The area was predominantly Catholic, and their deeply held religious beliefs sustained them for centuries. When letters from Father Moczygemba in Texas, a priest from their own region, reached them, the Silesians were predisposed to accept his claims of opportunity in Texas. From 1852 to 1854, Father Moczygemba was assigned to the town of New Braunfels, where he saw German immigrants prosper in an open society. In 1854 he moved to the Alsatian community of Castroville, where again he witnessed the success of European immigrants. His letters inviting people to come to Texas for a better life were treated as gospel. As the Silesians reacted positively to his letters, Father Moczygemba selected two areas for the relocation of the Silesians, one in an unnamed area in Karnes County and the other in Bandera.
When a family decided to emigrate, the head of the household had to petition the King of Prussia for permission to leave the country. Single women needed the permission of their fathers to be included in the petition. When a Document of Dismissal from Prussia was issued, the rights of being a Prussian citizen were forsaken.
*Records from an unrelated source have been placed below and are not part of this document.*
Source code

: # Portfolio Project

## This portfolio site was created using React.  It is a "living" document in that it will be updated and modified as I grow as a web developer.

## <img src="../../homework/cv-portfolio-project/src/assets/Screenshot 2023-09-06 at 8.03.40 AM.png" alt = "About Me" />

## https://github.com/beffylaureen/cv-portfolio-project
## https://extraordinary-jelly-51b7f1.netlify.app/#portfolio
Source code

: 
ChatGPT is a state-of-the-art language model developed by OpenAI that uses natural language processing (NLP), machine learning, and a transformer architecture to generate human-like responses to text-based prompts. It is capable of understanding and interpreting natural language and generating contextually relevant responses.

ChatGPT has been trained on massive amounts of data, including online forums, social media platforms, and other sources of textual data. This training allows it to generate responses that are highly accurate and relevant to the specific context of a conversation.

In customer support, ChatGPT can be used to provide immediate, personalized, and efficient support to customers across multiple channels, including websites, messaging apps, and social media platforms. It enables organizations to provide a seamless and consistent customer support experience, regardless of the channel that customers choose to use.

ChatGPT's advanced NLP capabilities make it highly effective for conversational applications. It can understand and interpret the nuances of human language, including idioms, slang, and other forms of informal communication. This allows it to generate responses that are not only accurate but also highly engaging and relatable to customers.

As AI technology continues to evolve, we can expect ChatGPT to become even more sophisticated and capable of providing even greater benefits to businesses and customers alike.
Offsetting the difficulties of selling their possessions and saying good-bye to family and friends were the promises of their own church, free land and economic opportunity waiting for them. Speculating about the new country was one way to get through the arduous two-month sea voyage.
The Weser, which was the first ship to bring the Silesians to America, landed at Galveston on December 3rd, 1854. A small group of Silesians followed a few days later on the Antoinette. The 159 Silesians then went by boat to Indianola, where they progressed on foot or in carts to San Antonio, where Father Moczygemba met them. He led most of the group to the area that would become known as Panna Maria.
Knowing that the families going to the more dangerous site of Bandera would have to be self-sufficient, the priest selected families according to the skills of the men, hardiness of the women and ages and sex of the children. In February 1855, they were taken by teamsters in ox carts to Bandera, where jobs had been secured for them in the James and Montel sawmill. The drivers were instructed to take anyone into Bandera for free, but they were prohibited from taking any one out of Bandera.
While they had no way to leave Bandera, after giving up their homeland and suffering the hardships of the journey, it is unlikely that any of the Silesians would have considered leaving. They had no other dream to pursue.
The influx of Silesians to Texas occurred in a three year time period, 1854 to 1856. The Texas drought of 1856 and 1857 halted further immigration. Despite the hardships, the Silesians established colonies, churches and schools. In Bandera, while language, customs and dress may have distinguished the Silesians from other townspeople, the town was so small and the hardships of living on the frontier so great, all of Bandera's citizens had to work together to survive. This was especially true in times of crisis.
The same can be said of present-day Bandera. The town continues to attract unique individuals who pursue their lives with minimal interference. But, when a crisis occurs, the outpouring of assistance is overwhelming. Many towns in the Hill Country are known for the predominance of one ethnic group. Fredericksburg and New Braunfels are German; Castroville is Alsatian. Bandera remains an eclectic group of individuals. The first Silesians-or as we now know them, Polish-offer to us an example of how to live with dignity in hardship, and how to survive and flourish with faith and hard work.